Hacker News new | ask | show | jobs
by kiney 285 days ago
btrfs has many technical advantages over zfs
2 comments

Yes, like destroying itself and losing all data.
ZFS is perfectly capable of this too.

source: worked as a support engineer for a block storage company, witnessed hundreds of customers blowing one or both of their feet off with ZFS.

To what extent are these customers blaming the hammer for hitting their thumb?

(Legitimate question: I manage several PB with ZFS and would like to know where I should be more cautious.)

A great deal. Which is why my cringe reflex still activates when I read about people running ZFS in places that aren't super tightly configured. ZFS is just such a massively complex piece of software.

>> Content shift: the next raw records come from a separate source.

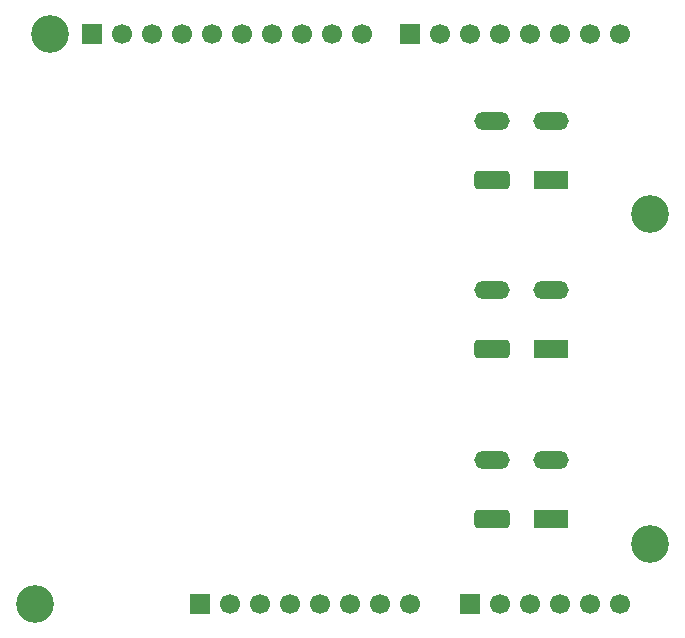
<source format=gbr>
%TF.GenerationSoftware,KiCad,Pcbnew,9.0.6+1*%
%TF.CreationDate,2025-12-14T17:38:49+00:00*%
%TF.ProjectId,dreh_shield,64726568-5f73-4686-9965-6c642e6b6963,0.1*%
%TF.SameCoordinates,Original*%
%TF.FileFunction,Soldermask,Bot*%
%TF.FilePolarity,Negative*%
%FSLAX46Y46*%
G04 Gerber Fmt 4.6, Leading zero omitted, Abs format (unit mm)*
G04 Created by KiCad (PCBNEW 9.0.6+1) date 2025-12-14 17:38:49*
%MOMM*%
%LPD*%
G01*
G04 APERTURE LIST*
G04 Aperture macros list*
%AMRoundRect*
0 Rectangle with rounded corners*
0 $1 Rounding radius*
0 $2 $3 $4 $5 $6 $7 $8 $9 X,Y pos of 4 corners*
0 Add a 4 corners polygon primitive as box body*
4,1,4,$2,$3,$4,$5,$6,$7,$8,$9,$2,$3,0*
0 Add four circle primitives for the rounded corners*
1,1,$1+$1,$2,$3*
1,1,$1+$1,$4,$5*
1,1,$1+$1,$6,$7*
1,1,$1+$1,$8,$9*
0 Add four rect primitives between the rounded corners*
20,1,$1+$1,$2,$3,$4,$5,0*
20,1,$1+$1,$4,$5,$6,$7,0*
20,1,$1+$1,$6,$7,$8,$9,0*
20,1,$1+$1,$8,$9,$2,$3,0*%
G04 Aperture macros list end*
%ADD10R,1.700000X1.700000*%
%ADD11C,1.700000*%
%ADD12RoundRect,0.250001X1.249999X-0.499999X1.249999X0.499999X-1.249999X0.499999X-1.249999X-0.499999X0*%
%ADD13R,3.000000X1.500000*%
%ADD14O,3.000000X1.500000*%
%ADD15C,3.200000*%
G04 APERTURE END LIST*
D10*
%TO.C,J1*%
X127940000Y-97460000D03*
D11*
X130480000Y-97460000D03*
X133020000Y-97460000D03*
X135560000Y-97460000D03*
X138100000Y-97460000D03*
X140640000Y-97460000D03*
X143180000Y-97460000D03*
X145720000Y-97460000D03*
%TD*%
D10*
%TO.C,J3*%
X150800000Y-97460000D03*
D11*
X153340000Y-97460000D03*
X155880000Y-97460000D03*
X158420000Y-97460000D03*
X160960000Y-97460000D03*
X163500000Y-97460000D03*
%TD*%
D10*
%TO.C,J2*%
X118796000Y-49200000D03*
D11*
X121336000Y-49200000D03*
X123876000Y-49200000D03*
X126416000Y-49200000D03*
X128956000Y-49200000D03*
X131496000Y-49200000D03*
X134036000Y-49200000D03*
X136576000Y-49200000D03*
X139116000Y-49200000D03*
X141656000Y-49200000D03*
%TD*%
D10*
%TO.C,J4*%
X145720000Y-49200000D03*
D11*
X148260000Y-49200000D03*
X150800000Y-49200000D03*
X153340000Y-49200000D03*
X155880000Y-49200000D03*
X158420000Y-49200000D03*
X160960000Y-49200000D03*
X163500000Y-49200000D03*
%TD*%
D12*
%TO.C,J103*%
X152617500Y-61550000D03*
D13*
X157617500Y-61550000D03*
D14*
X152617500Y-56550000D03*
X157617500Y-56550000D03*
%TD*%
D12*
%TO.C,J102*%
X152617500Y-75900000D03*
D13*
X157617500Y-75900000D03*
D14*
X152617500Y-70900000D03*
X157617500Y-70900000D03*
%TD*%
D12*
%TO.C,J101*%
X152617500Y-90250000D03*
D13*
X157617500Y-90250000D03*
D14*
X152617500Y-85250000D03*
X157617500Y-85250000D03*
%TD*%
D15*
%TO.C,MH1*%
X115240000Y-49200000D03*
%TD*%
%TO.C,MH2*%
X113970000Y-97460000D03*
%TD*%
%TO.C,MH3*%
X166040000Y-64440000D03*
%TD*%
%TO.C,MH4*%
X166040000Y-92380000D03*
%TD*%
M02*

</source>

There were legitimate bugs in ZFS that we hit. Mostly around ZIL/SLOG and L2ARC and the umpteen million knobs that one can tweak.

Customers blowing off their feet with ZFS because they felt the need to tweak tunables they didn’t need to use, or didn’t properly understand, is not the fault of ZFS though.

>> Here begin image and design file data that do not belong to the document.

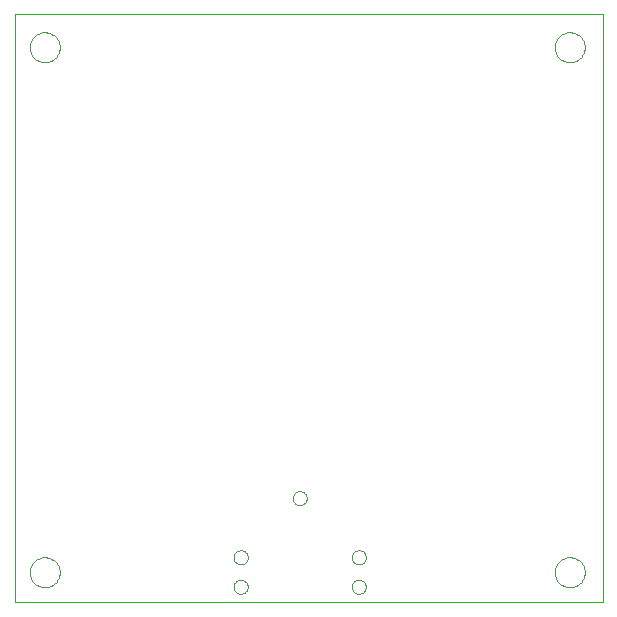
<source format=gbo>
G75*
G70*
%OFA0B0*%
%FSLAX24Y24*%
%IPPOS*%
%LPD*%
%AMOC8*
5,1,8,0,0,1.08239X$1,22.5*
%
%ADD10C,0.0000*%
D10*
X000131Y001209D02*
X000131Y020809D01*
X019731Y020809D01*
X019731Y001209D01*
X000131Y001209D01*
X000631Y002209D02*
X000633Y002253D01*
X000639Y002297D01*
X000649Y002340D01*
X000662Y002382D01*
X000679Y002423D01*
X000700Y002462D01*
X000724Y002499D01*
X000751Y002534D01*
X000781Y002566D01*
X000814Y002596D01*
X000850Y002622D01*
X000887Y002646D01*
X000927Y002665D01*
X000968Y002682D01*
X001011Y002694D01*
X001054Y002703D01*
X001098Y002708D01*
X001142Y002709D01*
X001186Y002706D01*
X001230Y002699D01*
X001273Y002688D01*
X001315Y002674D01*
X001355Y002656D01*
X001394Y002634D01*
X001430Y002610D01*
X001464Y002582D01*
X001496Y002551D01*
X001525Y002517D01*
X001551Y002481D01*
X001573Y002443D01*
X001592Y002403D01*
X001607Y002361D01*
X001619Y002319D01*
X001627Y002275D01*
X001631Y002231D01*
X001631Y002187D01*
X001627Y002143D01*
X001619Y002099D01*
X001607Y002057D01*
X001592Y002015D01*
X001573Y001975D01*
X001551Y001937D01*
X001525Y001901D01*
X001496Y001867D01*
X001464Y001836D01*
X001430Y001808D01*
X001394Y001784D01*
X001355Y001762D01*
X001315Y001744D01*
X001273Y001730D01*
X001230Y001719D01*
X001186Y001712D01*
X001142Y001709D01*
X001098Y001710D01*
X001054Y001715D01*
X001011Y001724D01*
X000968Y001736D01*
X000927Y001753D01*
X000887Y001772D01*
X000850Y001796D01*
X000814Y001822D01*
X000781Y001852D01*
X000751Y001884D01*
X000724Y001919D01*
X000700Y001956D01*
X000679Y001995D01*
X000662Y002036D01*
X000649Y002078D01*
X000639Y002121D01*
X000633Y002165D01*
X000631Y002209D01*
X007427Y001725D02*
X007429Y001755D01*
X007435Y001785D01*
X007444Y001814D01*
X007457Y001841D01*
X007474Y001866D01*
X007493Y001889D01*
X007516Y001910D01*
X007541Y001927D01*
X007567Y001941D01*
X007596Y001951D01*
X007625Y001958D01*
X007655Y001961D01*
X007686Y001960D01*
X007716Y001955D01*
X007745Y001946D01*
X007772Y001934D01*
X007798Y001919D01*
X007822Y001900D01*
X007843Y001878D01*
X007861Y001854D01*
X007876Y001827D01*
X007887Y001799D01*
X007895Y001770D01*
X007899Y001740D01*
X007899Y001710D01*
X007895Y001680D01*
X007887Y001651D01*
X007876Y001623D01*
X007861Y001596D01*
X007843Y001572D01*
X007822Y001550D01*
X007798Y001531D01*
X007772Y001516D01*
X007745Y001504D01*
X007716Y001495D01*
X007686Y001490D01*
X007655Y001489D01*
X007625Y001492D01*
X007596Y001499D01*
X007567Y001509D01*
X007541Y001523D01*
X007516Y001540D01*
X007493Y001561D01*
X007474Y001584D01*
X007457Y001609D01*
X007444Y001636D01*
X007435Y001665D01*
X007429Y001695D01*
X007427Y001725D01*
X007427Y002709D02*
X007429Y002739D01*
X007435Y002769D01*
X007444Y002798D01*
X007457Y002825D01*
X007474Y002850D01*
X007493Y002873D01*
X007516Y002894D01*
X007541Y002911D01*
X007567Y002925D01*
X007596Y002935D01*
X007625Y002942D01*
X007655Y002945D01*
X007686Y002944D01*
X007716Y002939D01*
X007745Y002930D01*
X007772Y002918D01*
X007798Y002903D01*
X007822Y002884D01*
X007843Y002862D01*
X007861Y002838D01*
X007876Y002811D01*
X007887Y002783D01*
X007895Y002754D01*
X007899Y002724D01*
X007899Y002694D01*
X007895Y002664D01*
X007887Y002635D01*
X007876Y002607D01*
X007861Y002580D01*
X007843Y002556D01*
X007822Y002534D01*
X007798Y002515D01*
X007772Y002500D01*
X007745Y002488D01*
X007716Y002479D01*
X007686Y002474D01*
X007655Y002473D01*
X007625Y002476D01*
X007596Y002483D01*
X007567Y002493D01*
X007541Y002507D01*
X007516Y002524D01*
X007493Y002545D01*
X007474Y002568D01*
X007457Y002593D01*
X007444Y002620D01*
X007435Y002649D01*
X007429Y002679D01*
X007427Y002709D01*
X009395Y004678D02*
X009397Y004708D01*
X009403Y004738D01*
X009412Y004767D01*
X009425Y004794D01*
X009442Y004819D01*
X009461Y004842D01*
X009484Y004863D01*
X009509Y004880D01*
X009535Y004894D01*
X009564Y004904D01*
X009593Y004911D01*
X009623Y004914D01*
X009654Y004913D01*
X009684Y004908D01*
X009713Y004899D01*
X009740Y004887D01*
X009766Y004872D01*
X009790Y004853D01*
X009811Y004831D01*
X009829Y004807D01*
X009844Y004780D01*
X009855Y004752D01*
X009863Y004723D01*
X009867Y004693D01*
X009867Y004663D01*
X009863Y004633D01*
X009855Y004604D01*
X009844Y004576D01*
X009829Y004549D01*
X009811Y004525D01*
X009790Y004503D01*
X009766Y004484D01*
X009740Y004469D01*
X009713Y004457D01*
X009684Y004448D01*
X009654Y004443D01*
X009623Y004442D01*
X009593Y004445D01*
X009564Y004452D01*
X009535Y004462D01*
X009509Y004476D01*
X009484Y004493D01*
X009461Y004514D01*
X009442Y004537D01*
X009425Y004562D01*
X009412Y004589D01*
X009403Y004618D01*
X009397Y004648D01*
X009395Y004678D01*
X011364Y002709D02*
X011366Y002739D01*
X011372Y002769D01*
X011381Y002798D01*
X011394Y002825D01*
X011411Y002850D01*
X011430Y002873D01*
X011453Y002894D01*
X011478Y002911D01*
X011504Y002925D01*
X011533Y002935D01*
X011562Y002942D01*
X011592Y002945D01*
X011623Y002944D01*
X011653Y002939D01*
X011682Y002930D01*
X011709Y002918D01*
X011735Y002903D01*
X011759Y002884D01*
X011780Y002862D01*
X011798Y002838D01*
X011813Y002811D01*
X011824Y002783D01*
X011832Y002754D01*
X011836Y002724D01*
X011836Y002694D01*
X011832Y002664D01*
X011824Y002635D01*
X011813Y002607D01*
X011798Y002580D01*
X011780Y002556D01*
X011759Y002534D01*
X011735Y002515D01*
X011709Y002500D01*
X011682Y002488D01*
X011653Y002479D01*
X011623Y002474D01*
X011592Y002473D01*
X011562Y002476D01*
X011533Y002483D01*
X011504Y002493D01*
X011478Y002507D01*
X011453Y002524D01*
X011430Y002545D01*
X011411Y002568D01*
X011394Y002593D01*
X011381Y002620D01*
X011372Y002649D01*
X011366Y002679D01*
X011364Y002709D01*
X011364Y001725D02*
X011366Y001755D01*
X011372Y001785D01*
X011381Y001814D01*
X011394Y001841D01*
X011411Y001866D01*
X011430Y001889D01*
X011453Y001910D01*
X011478Y001927D01*
X011504Y001941D01*
X011533Y001951D01*
X011562Y001958D01*
X011592Y001961D01*
X011623Y001960D01*
X011653Y001955D01*
X011682Y001946D01*
X011709Y001934D01*
X011735Y001919D01*
X011759Y001900D01*
X011780Y001878D01*
X011798Y001854D01*
X011813Y001827D01*
X011824Y001799D01*
X011832Y001770D01*
X011836Y001740D01*
X011836Y001710D01*
X011832Y001680D01*
X011824Y001651D01*
X011813Y001623D01*
X011798Y001596D01*
X011780Y001572D01*
X011759Y001550D01*
X011735Y001531D01*
X011709Y001516D01*
X011682Y001504D01*
X011653Y001495D01*
X011623Y001490D01*
X011592Y001489D01*
X011562Y001492D01*
X011533Y001499D01*
X011504Y001509D01*
X011478Y001523D01*
X011453Y001540D01*
X011430Y001561D01*
X011411Y001584D01*
X011394Y001609D01*
X011381Y001636D01*
X011372Y001665D01*
X011366Y001695D01*
X011364Y001725D01*
X018131Y002209D02*
X018133Y002253D01*
X018139Y002297D01*
X018149Y002340D01*
X018162Y002382D01*
X018179Y002423D01*
X018200Y002462D01*
X018224Y002499D01*
X018251Y002534D01*
X018281Y002566D01*
X018314Y002596D01*
X018350Y002622D01*
X018387Y002646D01*
X018427Y002665D01*
X018468Y002682D01*
X018511Y002694D01*
X018554Y002703D01*
X018598Y002708D01*
X018642Y002709D01*
X018686Y002706D01*
X018730Y002699D01*
X018773Y002688D01*
X018815Y002674D01*
X018855Y002656D01*
X018894Y002634D01*
X018930Y002610D01*
X018964Y002582D01*
X018996Y002551D01*
X019025Y002517D01*
X019051Y002481D01*
X019073Y002443D01*
X019092Y002403D01*
X019107Y002361D01*
X019119Y002319D01*
X019127Y002275D01*
X019131Y002231D01*
X019131Y002187D01*
X019127Y002143D01*
X019119Y002099D01*
X019107Y002057D01*
X019092Y002015D01*
X019073Y001975D01*
X019051Y001937D01*
X019025Y001901D01*
X018996Y001867D01*
X018964Y001836D01*
X018930Y001808D01*
X018894Y001784D01*
X018855Y001762D01*
X018815Y001744D01*
X018773Y001730D01*
X018730Y001719D01*
X018686Y001712D01*
X018642Y001709D01*
X018598Y001710D01*
X018554Y001715D01*
X018511Y001724D01*
X018468Y001736D01*
X018427Y001753D01*
X018387Y001772D01*
X018350Y001796D01*
X018314Y001822D01*
X018281Y001852D01*
X018251Y001884D01*
X018224Y001919D01*
X018200Y001956D01*
X018179Y001995D01*
X018162Y002036D01*
X018149Y002078D01*
X018139Y002121D01*
X018133Y002165D01*
X018131Y002209D01*
X018131Y019709D02*
X018133Y019753D01*
X018139Y019797D01*
X018149Y019840D01*
X018162Y019882D01*
X018179Y019923D01*
X018200Y019962D01*
X018224Y019999D01*
X018251Y020034D01*
X018281Y020066D01*
X018314Y020096D01*
X018350Y020122D01*
X018387Y020146D01*
X018427Y020165D01*
X018468Y020182D01*
X018511Y020194D01*
X018554Y020203D01*
X018598Y020208D01*
X018642Y020209D01*
X018686Y020206D01*
X018730Y020199D01*
X018773Y020188D01*
X018815Y020174D01*
X018855Y020156D01*
X018894Y020134D01*
X018930Y020110D01*
X018964Y020082D01*
X018996Y020051D01*
X019025Y020017D01*
X019051Y019981D01*
X019073Y019943D01*
X019092Y019903D01*
X019107Y019861D01*
X019119Y019819D01*
X019127Y019775D01*
X019131Y019731D01*
X019131Y019687D01*
X019127Y019643D01*
X019119Y019599D01*
X019107Y019557D01*
X019092Y019515D01*
X019073Y019475D01*
X019051Y019437D01*
X019025Y019401D01*
X018996Y019367D01*
X018964Y019336D01*
X018930Y019308D01*
X018894Y019284D01*
X018855Y019262D01*
X018815Y019244D01*
X018773Y019230D01*
X018730Y019219D01*
X018686Y019212D01*
X018642Y019209D01*
X018598Y019210D01*
X018554Y019215D01*
X018511Y019224D01*
X018468Y019236D01*
X018427Y019253D01*
X018387Y019272D01*
X018350Y019296D01*
X018314Y019322D01*
X018281Y019352D01*
X018251Y019384D01*
X018224Y019419D01*
X018200Y019456D01*
X018179Y019495D01*
X018162Y019536D01*
X018149Y019578D01*
X018139Y019621D01*
X018133Y019665D01*
X018131Y019709D01*
X000631Y019709D02*
X000633Y019753D01*
X000639Y019797D01*
X000649Y019840D01*
X000662Y019882D01*
X000679Y019923D01*
X000700Y019962D01*
X000724Y019999D01*
X000751Y020034D01*
X000781Y020066D01*
X000814Y020096D01*
X000850Y020122D01*
X000887Y020146D01*
X000927Y020165D01*
X000968Y020182D01*
X001011Y020194D01*
X001054Y020203D01*
X001098Y020208D01*
X001142Y020209D01*
X001186Y020206D01*
X001230Y020199D01*
X001273Y020188D01*
X001315Y020174D01*
X001355Y020156D01*
X001394Y020134D01*
X001430Y020110D01*
X001464Y020082D01*
X001496Y020051D01*
X001525Y020017D01*
X001551Y019981D01*
X001573Y019943D01*
X001592Y019903D01*
X001607Y019861D01*
X001619Y019819D01*
X001627Y019775D01*
X001631Y019731D01*
X001631Y019687D01*
X001627Y019643D01*
X001619Y019599D01*
X001607Y019557D01*
X001592Y019515D01*
X001573Y019475D01*
X001551Y019437D01*
X001525Y019401D01*
X001496Y019367D01*
X001464Y019336D01*
X001430Y019308D01*
X001394Y019284D01*
X001355Y019262D01*
X001315Y019244D01*
X001273Y019230D01*
X001230Y019219D01*
X001186Y019212D01*
X001142Y019209D01*
X001098Y019210D01*
X001054Y019215D01*
X001011Y019224D01*
X000968Y019236D01*
X000927Y019253D01*
X000887Y019272D01*
X000850Y019296D01*
X000814Y019322D01*
X000781Y019352D01*
X000751Y019384D01*
X000724Y019419D01*
X000700Y019456D01*
X000679Y019495D01*
X000662Y019536D01*
X000649Y019578D01*
X000639Y019621D01*
X000633Y019665D01*
X000631Y019709D01*
M02*

</source>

You can do the same with just about any file system. In the Windows world you can blow your feet off with NTFS configuration too.

Of course there have been bugs, but every filesystem has had data-impacting bugs. Redundancy and backups are a critical caveat for all file systems for a reason. I once heard it said that “you can always afford to lose the data you don’t have backed up”. I do not think that broadly applies (such as with individuals), but it certainly applies in most business contexts.

Yeah, my reaction to it usually that's so quickly recommended so frequently for general use.

Obviously there's footguns in everything. Filesystem ones are just especially impactful.

> A great deal. Which is why my cringe reflex (...)

Can you provide some specifics? So far all I see is vague complains with no substance, and when complainers are lightly pressed they go defensive.

I don't have specifics for how many people running a fork of ZFS on Linux (or the fork for opensolaris, nexenta, etc) have copy-pasted some configuration from a wiki/forum/stackexchange and resulted in a pool that's misconfigured in some subtly fatal way. I don't have any personal anecdotes to share about my own homelab or enterprise IT experience with ZFS because I don't use it at home and nowhere I've worked in IT has used it.

I did live specific situations over several years in a support engineer role where a double digit percentage of customers in enterprise configurations that ended up somewhere between terrible performance and catastrophic data loss due to the misunderstood configuration of a very complex piece of software.

If you wanna use ZFS, use ZFS. I'm not the internets crusader against it. I have no doubt there's thousands of PB out there of perfectly happy, well configured and healthy zpools. It has some truely next-gen features that are extremely useful. I've just seen it recommended so, so many times as a panacea when something simpler would be just as safe and long lasting.

It's kinda like using Kubernetes to run a few containers. Right?

Pool feature mismatch on send receive, dedup send receive, new features breaking randomly on bleeding edge releases
The intent of feature flags in ZFS is to denote changes in on-disk structures. Replication isn’t supported between pools that don’t support the same flags because otherwise ZFS couldn’t read the data from disk properly on the receiving sides.

There are workarounds, with their respective caveats and warnings.

> source: worked as a support engineer for a block storage company, witnessed hundreds of customers blowing one or both of their feet off with ZFS.

The phrasing of this tends me to believe that the customers set up ZFS in a 'strange' (?) way. Or was this a bug(s) with-in ZFS itself?

Because when people talk about Btrfs issues, they are talking about the code itself and bugs that cause volumes to go AWOL and such.

(All file systems have foot-guns.)

Mostly customers thinking they fully understand the thousands of parameters in ZFS.

There was a _very_ nasty bug in the ZFS L2ARC that took out a few PB at a couple of large installations. This was back in 2012/2013 when multiple PBs was very expensive. Was a case of ZFS putting data from the ARC into the pool after the ZIL/SLOG had been flushed.

Can you give an example because to me it always appeared as NIH copy-cat fs?